[Extracted text — start]

Category Archives: Semantics

Carolyn Anderson Giving Talks at Two Upcoming Conferences

We’re pleased to share the news that Carolyn Anderson will be presenting work related to her first GP at two major upcoming conferences.

Carolyn will be presenting a talk titled “The Andative and Venitive Construction in San Lucas Quiaviní Zapotec” at the conference Multi-Verb Constructions: Semantic, Syntactic and Typological Perspectives (MVC2017) at Humboldt University in Berlin on December 7-8.

She will also be presenting a talk titled “The San Lucas Quiaviní Zapotec Andative and Venitive” at this year’s meeting of the Society for the Study of Indigenous Languages of the Americas (SSILA), which (as always) will be held with the LSA (Salt Lake City; January 4-7).

Both talks will be presenting Carolyn’s original fieldwork on the syntax and semantics of the so-called ‘andative’ and ‘venitive’ makers in San Lucas Quiaviní Zapotec, which forms a major part of her first GP (defended last semester).

Fieldwork on Brazilian Languages

Suzi Lima (2014 Umass PhD) has just come back from Rio, where she took a group of her University of Toronto undergraduate students for a (not-in-the-village) fieldwork course on Brazilian languages that she directed. On the first page of the group’s blog, Suzi writes: “Today we concluded our (intensive) course on fieldwork methods based on Brazilian languages. I would like to take a moment to say that this was a rewarding experience for me as an instructor for two reasons. First, because of the participation of four women who are leading research on indigenous languages and cultures to new and interesting directions and who are an example for other women: Anari (speaker of Patxohã), Francy (speaker of Nheengatu), Nelly (speaker of Marubo) and Sandra (speaker of Guarani Ñandeva). I was very honored to be able to work with them and learn more about them and their research. Second, because of our students from Canada  (Cal, Karoline, Natália, Tiffany, Vidhya) as well as my colleague Ivona and our teaching assistant Ohanna. This was the first fieldwork experience of the students and I was glad to be able to share their excitement, their engagement and their interest during the whole course.”

Welcome Emar Maier!

[Extracted text — finish]
[Stored data — start]

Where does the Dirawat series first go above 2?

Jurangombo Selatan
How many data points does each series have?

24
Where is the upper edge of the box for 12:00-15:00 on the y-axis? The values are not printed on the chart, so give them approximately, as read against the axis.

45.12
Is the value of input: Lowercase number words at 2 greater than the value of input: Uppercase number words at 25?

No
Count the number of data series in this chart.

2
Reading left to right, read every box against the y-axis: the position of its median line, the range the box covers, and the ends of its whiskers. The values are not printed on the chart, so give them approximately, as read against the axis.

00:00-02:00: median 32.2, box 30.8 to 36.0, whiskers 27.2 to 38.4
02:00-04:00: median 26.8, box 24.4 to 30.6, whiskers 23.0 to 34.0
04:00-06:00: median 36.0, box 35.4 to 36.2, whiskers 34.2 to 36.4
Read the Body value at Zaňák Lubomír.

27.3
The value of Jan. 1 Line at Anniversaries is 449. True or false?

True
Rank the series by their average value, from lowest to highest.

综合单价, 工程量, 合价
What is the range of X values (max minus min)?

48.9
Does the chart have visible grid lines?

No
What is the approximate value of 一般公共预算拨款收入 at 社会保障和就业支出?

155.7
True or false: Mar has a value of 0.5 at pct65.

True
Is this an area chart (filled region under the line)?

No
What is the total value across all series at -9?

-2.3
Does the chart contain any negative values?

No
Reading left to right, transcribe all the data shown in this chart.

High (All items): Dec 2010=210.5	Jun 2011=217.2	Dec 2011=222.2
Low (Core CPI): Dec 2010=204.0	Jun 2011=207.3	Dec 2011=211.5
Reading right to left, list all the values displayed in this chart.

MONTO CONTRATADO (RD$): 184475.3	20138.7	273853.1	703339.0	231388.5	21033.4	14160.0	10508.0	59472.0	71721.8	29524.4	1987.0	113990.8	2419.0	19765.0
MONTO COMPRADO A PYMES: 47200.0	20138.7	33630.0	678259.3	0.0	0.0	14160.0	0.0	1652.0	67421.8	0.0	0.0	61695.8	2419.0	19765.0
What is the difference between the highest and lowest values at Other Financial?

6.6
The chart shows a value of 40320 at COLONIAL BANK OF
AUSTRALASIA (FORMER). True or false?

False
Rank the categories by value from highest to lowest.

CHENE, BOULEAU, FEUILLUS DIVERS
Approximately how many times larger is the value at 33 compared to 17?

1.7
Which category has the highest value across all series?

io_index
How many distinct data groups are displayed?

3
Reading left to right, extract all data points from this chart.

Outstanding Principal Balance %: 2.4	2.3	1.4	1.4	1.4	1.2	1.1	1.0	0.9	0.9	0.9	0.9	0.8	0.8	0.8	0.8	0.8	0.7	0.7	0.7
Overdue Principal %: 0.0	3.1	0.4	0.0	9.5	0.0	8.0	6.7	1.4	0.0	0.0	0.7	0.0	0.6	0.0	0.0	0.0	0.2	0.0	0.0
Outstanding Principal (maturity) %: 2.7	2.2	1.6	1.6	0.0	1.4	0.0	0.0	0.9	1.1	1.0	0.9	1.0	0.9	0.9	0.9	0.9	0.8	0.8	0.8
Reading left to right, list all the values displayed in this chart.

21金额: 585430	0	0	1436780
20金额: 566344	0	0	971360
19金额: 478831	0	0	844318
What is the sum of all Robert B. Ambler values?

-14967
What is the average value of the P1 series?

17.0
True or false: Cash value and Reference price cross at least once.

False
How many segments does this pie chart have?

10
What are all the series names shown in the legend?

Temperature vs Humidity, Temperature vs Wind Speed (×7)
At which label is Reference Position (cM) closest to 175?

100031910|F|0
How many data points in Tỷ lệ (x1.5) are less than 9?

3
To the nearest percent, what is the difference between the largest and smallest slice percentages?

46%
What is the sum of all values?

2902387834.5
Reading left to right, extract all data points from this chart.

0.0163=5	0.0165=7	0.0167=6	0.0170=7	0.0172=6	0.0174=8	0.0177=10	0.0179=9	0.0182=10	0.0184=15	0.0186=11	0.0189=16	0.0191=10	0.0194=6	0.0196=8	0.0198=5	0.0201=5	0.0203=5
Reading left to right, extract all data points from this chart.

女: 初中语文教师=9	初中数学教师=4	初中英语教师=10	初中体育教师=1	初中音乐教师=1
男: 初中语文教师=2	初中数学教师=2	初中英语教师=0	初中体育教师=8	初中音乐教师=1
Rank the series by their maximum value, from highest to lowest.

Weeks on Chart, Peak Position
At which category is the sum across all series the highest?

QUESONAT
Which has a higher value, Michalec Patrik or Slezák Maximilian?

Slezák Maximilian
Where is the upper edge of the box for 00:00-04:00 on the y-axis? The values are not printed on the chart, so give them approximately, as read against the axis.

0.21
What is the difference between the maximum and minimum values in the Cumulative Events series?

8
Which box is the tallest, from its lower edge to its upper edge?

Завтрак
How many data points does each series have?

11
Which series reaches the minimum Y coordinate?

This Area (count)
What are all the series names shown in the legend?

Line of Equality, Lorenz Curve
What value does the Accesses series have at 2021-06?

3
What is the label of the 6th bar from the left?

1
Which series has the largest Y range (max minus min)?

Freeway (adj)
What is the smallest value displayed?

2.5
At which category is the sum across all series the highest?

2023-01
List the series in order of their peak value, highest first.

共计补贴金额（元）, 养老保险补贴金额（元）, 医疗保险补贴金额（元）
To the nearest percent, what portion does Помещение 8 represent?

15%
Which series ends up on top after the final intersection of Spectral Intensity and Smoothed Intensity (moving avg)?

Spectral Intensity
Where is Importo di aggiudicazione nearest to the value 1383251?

[Stored data — finish]

- **To do**
• 1. Please turn the paragraph on the semantics news page that begins "Carolyn will be presenting a talk titled" into a short list that keeps its main facts.
• 2. According to the semantics news page, which language does Nelly speak?
• 3. Write the next part of the semantics news page, picking up after its final line.

- **Responses per task**
• 1.
- Speaker: Carolyn Anderson
- Talk: "The Andative and Venitive Construction in San Lucas Quiaviní Zapotec"
- Conference: Multi-Verb Constructions: Semantic, Syntactic and Typological Perspectives (MVC2017)
- Place: Humboldt University, Berlin
- Dates: December 7-8

• 2. Marubo.

• 3.
Emar Maier is visiting us this semester. You can find him in my (former) office (ILC N420). Emar is Assistant Professor (tenured) at the University of Groningen, The Netherlands, affiliated with both the Philosophy and Linguistics Departments. He received his PhD in Philosophy from the University of Nijmegen (2006), held several postdoc positions, and led an ERC Starting Grant project. He is currently heading a NWO VIDI research project investigating the semantics of imagination and fiction. His research interests include narrative, quotation, indexicals, and attitudes. He publishes in linguistics journals (like Theoretical Linguistics, Linguistics and Philosophy, Mind and Language, Journal of Child Language, Semantics and Pragmatics, Glossa) but also in neighboring fields (Erkenntnis, Journal of Philosophical Logic, Review of Philosophy and Psychology, New Frontiers in Artificial Intelligence, among others). Emar’s ERC project “Between Direct and Indirect Discourse” (€ 677,000) led to a genuine shift in our way of thinking about reported speech, and combined insights into “the nature of reported speech with formal semantic rigor and linguistic data from child language, native signers, and Greek philology.” Here is an interview with Emar after he won the ERC grant. Emar’s current VIDI grant (€ 800,000) on the Language of Fiction and Imagination aims at “a cognitive/formal semantics of fiction that will shed new light on a wide variety of current debates about fiction, imagination, and narrative style.”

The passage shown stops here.